If school failed me back then the same way it’s failing kids today, it’s by teaching students idiotic facts beyond the basics of reading, writing and math. Introduce kids to as many matters as you can in such a way to cultivate curiosity and you’ll have won.
The whole ‘teach xyz to abc’ is ultimately pointless if what you’re seeking is innovation. It’s super good if you’re raising cattle-citizen though.
This seems orthogonal to what @varjag is and @LibertarianLlama are saying. Llama seems to be arguing that being great at programming is innate and we shouldn’t bother teaching kids programming because they’ll never be great because if they were great they don’t need to be taught. And varjag is pointing out that education, historically, has not been about making the greats. Whether or not the quality of education is any good seems quite different than the question if if we should educate.

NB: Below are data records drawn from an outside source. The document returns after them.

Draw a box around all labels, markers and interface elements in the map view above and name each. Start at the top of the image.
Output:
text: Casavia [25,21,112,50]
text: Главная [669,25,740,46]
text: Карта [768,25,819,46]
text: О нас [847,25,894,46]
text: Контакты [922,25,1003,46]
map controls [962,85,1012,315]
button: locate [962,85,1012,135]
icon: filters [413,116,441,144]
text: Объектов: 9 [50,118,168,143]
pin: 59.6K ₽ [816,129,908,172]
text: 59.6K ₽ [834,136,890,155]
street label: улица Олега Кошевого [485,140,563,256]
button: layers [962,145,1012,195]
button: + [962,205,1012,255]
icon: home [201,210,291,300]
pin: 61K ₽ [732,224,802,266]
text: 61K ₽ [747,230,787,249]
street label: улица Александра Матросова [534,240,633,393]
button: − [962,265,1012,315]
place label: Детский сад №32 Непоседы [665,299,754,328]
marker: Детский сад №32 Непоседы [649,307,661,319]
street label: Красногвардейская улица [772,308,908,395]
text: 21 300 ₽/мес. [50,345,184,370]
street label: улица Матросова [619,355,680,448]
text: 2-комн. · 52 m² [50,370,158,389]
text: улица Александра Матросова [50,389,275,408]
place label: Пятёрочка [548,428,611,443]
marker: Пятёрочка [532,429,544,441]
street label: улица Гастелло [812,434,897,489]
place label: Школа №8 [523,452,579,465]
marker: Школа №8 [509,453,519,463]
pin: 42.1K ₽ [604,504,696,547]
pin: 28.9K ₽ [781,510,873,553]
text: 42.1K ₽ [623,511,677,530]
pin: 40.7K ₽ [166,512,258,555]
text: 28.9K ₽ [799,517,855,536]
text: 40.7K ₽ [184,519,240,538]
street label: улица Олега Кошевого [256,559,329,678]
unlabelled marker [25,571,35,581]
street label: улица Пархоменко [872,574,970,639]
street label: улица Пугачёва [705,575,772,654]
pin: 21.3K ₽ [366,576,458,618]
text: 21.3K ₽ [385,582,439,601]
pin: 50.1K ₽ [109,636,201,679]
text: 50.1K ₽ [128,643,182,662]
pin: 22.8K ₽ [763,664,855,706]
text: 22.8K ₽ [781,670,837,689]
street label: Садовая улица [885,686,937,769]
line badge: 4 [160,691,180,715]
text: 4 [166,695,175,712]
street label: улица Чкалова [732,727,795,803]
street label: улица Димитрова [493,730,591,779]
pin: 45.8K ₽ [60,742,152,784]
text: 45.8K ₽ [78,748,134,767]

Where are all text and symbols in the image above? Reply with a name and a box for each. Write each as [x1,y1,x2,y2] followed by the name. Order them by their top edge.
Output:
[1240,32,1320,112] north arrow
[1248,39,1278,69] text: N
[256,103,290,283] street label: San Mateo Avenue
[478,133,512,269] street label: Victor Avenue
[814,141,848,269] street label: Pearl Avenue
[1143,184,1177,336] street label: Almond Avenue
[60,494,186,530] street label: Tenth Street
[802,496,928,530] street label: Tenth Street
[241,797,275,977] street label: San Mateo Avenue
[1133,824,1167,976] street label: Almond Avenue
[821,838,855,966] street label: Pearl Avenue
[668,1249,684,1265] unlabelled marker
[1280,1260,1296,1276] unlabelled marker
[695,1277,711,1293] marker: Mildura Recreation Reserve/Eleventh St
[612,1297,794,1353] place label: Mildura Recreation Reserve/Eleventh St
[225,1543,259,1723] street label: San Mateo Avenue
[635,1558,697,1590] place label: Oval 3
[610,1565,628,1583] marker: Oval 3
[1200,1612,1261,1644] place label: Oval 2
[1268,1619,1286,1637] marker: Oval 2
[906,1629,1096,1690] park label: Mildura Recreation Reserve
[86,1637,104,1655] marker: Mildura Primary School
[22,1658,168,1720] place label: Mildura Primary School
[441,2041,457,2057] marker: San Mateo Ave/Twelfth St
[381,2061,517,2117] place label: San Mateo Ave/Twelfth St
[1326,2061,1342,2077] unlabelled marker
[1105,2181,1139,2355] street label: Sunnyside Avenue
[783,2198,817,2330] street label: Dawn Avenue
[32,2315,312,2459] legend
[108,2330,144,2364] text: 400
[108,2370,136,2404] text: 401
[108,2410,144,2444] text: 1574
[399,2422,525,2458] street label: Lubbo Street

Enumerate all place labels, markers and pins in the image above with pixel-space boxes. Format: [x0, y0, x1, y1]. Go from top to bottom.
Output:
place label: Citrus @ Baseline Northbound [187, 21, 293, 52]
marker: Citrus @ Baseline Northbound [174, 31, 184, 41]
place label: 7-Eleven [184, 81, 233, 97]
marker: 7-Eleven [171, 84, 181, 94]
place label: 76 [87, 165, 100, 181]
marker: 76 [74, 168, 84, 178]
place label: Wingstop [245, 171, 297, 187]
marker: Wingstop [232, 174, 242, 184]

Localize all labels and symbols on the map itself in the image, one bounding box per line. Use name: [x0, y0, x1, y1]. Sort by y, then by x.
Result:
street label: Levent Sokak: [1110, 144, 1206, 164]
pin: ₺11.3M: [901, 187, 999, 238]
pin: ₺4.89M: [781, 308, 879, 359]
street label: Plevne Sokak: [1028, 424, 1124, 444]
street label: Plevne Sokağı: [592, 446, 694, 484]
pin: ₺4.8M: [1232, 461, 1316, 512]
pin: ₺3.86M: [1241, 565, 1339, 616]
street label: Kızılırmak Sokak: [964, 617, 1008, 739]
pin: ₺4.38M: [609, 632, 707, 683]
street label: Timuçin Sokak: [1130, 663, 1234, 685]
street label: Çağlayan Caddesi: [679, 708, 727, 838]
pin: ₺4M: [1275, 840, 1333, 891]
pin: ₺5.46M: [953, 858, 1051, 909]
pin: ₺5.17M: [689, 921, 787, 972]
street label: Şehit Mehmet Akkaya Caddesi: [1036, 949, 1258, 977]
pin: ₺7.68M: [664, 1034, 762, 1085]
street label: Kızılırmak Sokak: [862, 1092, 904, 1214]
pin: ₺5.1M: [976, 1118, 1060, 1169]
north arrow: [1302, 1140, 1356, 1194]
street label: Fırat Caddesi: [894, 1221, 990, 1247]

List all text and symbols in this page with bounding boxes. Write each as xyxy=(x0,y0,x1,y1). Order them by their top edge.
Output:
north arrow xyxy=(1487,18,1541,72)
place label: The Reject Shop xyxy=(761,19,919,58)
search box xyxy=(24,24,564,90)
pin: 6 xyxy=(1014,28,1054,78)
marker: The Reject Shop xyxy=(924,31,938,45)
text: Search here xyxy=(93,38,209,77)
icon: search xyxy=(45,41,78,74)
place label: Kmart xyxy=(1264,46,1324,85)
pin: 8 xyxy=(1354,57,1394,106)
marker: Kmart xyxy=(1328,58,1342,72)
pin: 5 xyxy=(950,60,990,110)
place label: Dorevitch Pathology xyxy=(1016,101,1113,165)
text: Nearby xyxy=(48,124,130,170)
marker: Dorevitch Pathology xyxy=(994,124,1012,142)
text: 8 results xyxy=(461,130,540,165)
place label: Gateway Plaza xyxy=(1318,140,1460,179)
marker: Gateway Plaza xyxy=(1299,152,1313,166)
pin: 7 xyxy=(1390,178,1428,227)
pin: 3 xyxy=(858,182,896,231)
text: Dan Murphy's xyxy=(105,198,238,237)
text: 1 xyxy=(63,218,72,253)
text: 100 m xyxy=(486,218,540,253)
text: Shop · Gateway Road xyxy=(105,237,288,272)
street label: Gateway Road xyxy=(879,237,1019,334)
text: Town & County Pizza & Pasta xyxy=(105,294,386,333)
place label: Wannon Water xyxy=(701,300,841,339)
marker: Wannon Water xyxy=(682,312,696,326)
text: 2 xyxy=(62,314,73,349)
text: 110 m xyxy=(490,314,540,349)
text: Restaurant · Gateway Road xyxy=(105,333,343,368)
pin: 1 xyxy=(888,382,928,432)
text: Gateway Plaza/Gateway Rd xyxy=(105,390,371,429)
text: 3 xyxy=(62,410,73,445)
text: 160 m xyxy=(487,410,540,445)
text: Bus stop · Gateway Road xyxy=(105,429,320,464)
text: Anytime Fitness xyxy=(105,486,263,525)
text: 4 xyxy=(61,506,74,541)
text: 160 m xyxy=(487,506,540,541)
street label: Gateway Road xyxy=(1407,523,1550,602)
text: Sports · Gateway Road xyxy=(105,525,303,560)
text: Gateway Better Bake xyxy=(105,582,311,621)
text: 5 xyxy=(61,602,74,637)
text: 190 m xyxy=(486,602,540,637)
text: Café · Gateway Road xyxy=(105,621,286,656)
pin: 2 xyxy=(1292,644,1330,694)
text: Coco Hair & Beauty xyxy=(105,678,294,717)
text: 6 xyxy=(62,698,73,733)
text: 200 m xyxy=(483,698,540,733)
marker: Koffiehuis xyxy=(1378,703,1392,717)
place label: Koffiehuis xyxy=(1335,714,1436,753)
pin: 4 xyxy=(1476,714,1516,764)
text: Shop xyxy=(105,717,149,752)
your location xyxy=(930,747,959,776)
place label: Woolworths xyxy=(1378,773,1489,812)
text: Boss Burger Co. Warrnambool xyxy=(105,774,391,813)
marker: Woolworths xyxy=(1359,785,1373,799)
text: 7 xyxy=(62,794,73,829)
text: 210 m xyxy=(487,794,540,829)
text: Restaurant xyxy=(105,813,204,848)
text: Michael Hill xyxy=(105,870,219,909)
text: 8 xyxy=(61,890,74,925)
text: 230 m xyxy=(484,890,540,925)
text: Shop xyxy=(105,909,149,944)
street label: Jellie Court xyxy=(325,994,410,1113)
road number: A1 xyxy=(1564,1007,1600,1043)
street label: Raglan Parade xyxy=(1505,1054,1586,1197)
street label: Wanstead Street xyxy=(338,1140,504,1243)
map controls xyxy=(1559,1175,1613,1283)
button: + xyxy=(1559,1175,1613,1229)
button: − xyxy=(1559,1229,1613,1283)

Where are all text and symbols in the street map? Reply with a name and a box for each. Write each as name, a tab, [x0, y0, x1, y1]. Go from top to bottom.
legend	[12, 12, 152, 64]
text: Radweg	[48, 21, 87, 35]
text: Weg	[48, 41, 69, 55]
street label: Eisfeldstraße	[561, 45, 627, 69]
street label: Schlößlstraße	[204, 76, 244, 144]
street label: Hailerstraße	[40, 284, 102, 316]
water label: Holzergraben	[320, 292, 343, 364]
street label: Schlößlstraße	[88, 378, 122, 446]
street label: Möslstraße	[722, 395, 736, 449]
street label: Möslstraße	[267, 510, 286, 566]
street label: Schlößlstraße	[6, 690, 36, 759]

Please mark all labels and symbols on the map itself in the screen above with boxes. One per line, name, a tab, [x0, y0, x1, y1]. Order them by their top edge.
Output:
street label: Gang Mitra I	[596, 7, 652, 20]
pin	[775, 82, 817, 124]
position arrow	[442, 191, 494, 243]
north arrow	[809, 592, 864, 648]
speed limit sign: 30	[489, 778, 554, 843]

I’m not responding to @varjag, although there is a relationship between what we both say. What I’m saying is, teaching programming for the sake of teaching programming is indeed pointless, but then again, so is pretty much everything beyond basic math and reading skills (then again, there’s the case of the enormous amount of functional illiterates so I’m not sure even that is technically necessary).
You’re correct, of course, both matters are vastly different. I think they’re ultimately connected, especially if you’re after cost-effectiveness, which I don’t agree should be the target of education, but that’s also another matter.
“Idiotic facts” is a very curious term.
Are you referring to history? Facts about how society is structured and how laws are made?
The last time I checked our local education directives “innovation”was just one facet of the welll-rounded citizens it was aiming to educate.
My bad, I did not correctly express my idea. I mean every part of my education which required the absorption of data for the sole purpose of regurgitation at a later date. I’ve lived that through many different subject matters. If you’re just pumping facts into brains so that you get graded on the quality of your repetition, it’s not really productive, and the students end up losing much of what they “learned”.
This I can definitely agree with is not a good way to learn.